Reverse mortgages--a loan for people ages 62 and older that pays homeowners based on the equity they've built up in their house--can be a great way for our parents to pay off medical bills, pay for home improvement projects, or take that trip they've been dreaming of for years.But the loans aren't right for everyone, as the New York Times reminds us in an article about the pitfalls of reverse mortgages.

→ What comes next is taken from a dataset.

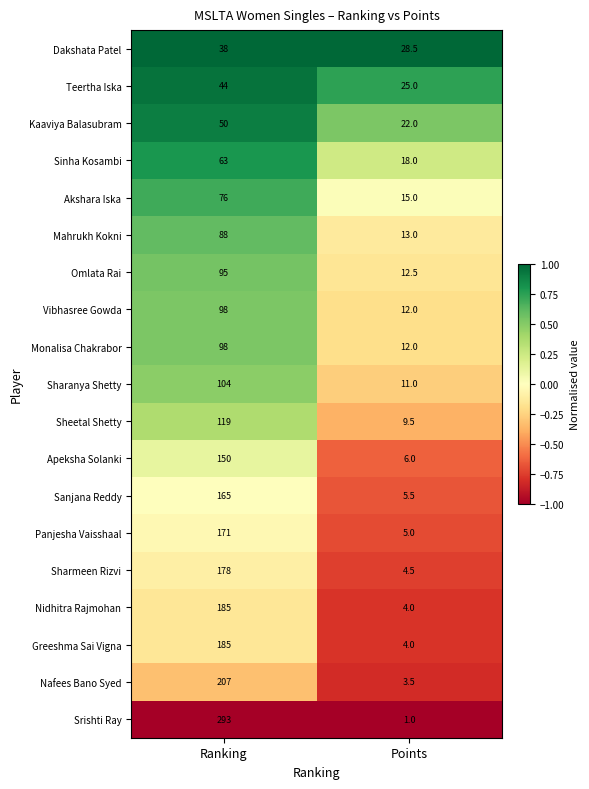

What is the minimum value for Kaaviya Balasubram?

22.0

Although the loans are highly regulated (homeowners are required to meet with an independent counselor before even applying) some lenders still deploy sleazy sales tactics including:
- Rushing through the fine print and glossing over closing costs and interest rates
- Offering financial incentives to so-called independent mortgage counselors
- Pushing homeowners into questionable investments with the proceeds of the reverse mortgage
If you're concerned because your parents are thinking about taking out a reverse mortgage--or already have one--there are some simple things you can do to help safeguard their finances:
- Accompany your parents when they meet with their reverse mortgage broker and review all loan documents
- Check with the Department of Housing and Urban Development Web site to make sure your parents' reverse mortgage lender and counseling service are approved by HUD
- Avoid any brokers who also try to sell your parents investments, insurance, or other financial products
- And if you need more information, take a look at this Buyer's Guide to Reverse Mortgages to get fully educated about the risks and benefits of this type of loan.
As the New York Times' piece pointed out, there are federal regulations designed to protect senior citizens who take out reverse mortgages. But I wonder how reassuring those rules and regulations are to those who encounter unscrupulous lenders? Is any amount of money worth that kind of stress and fear?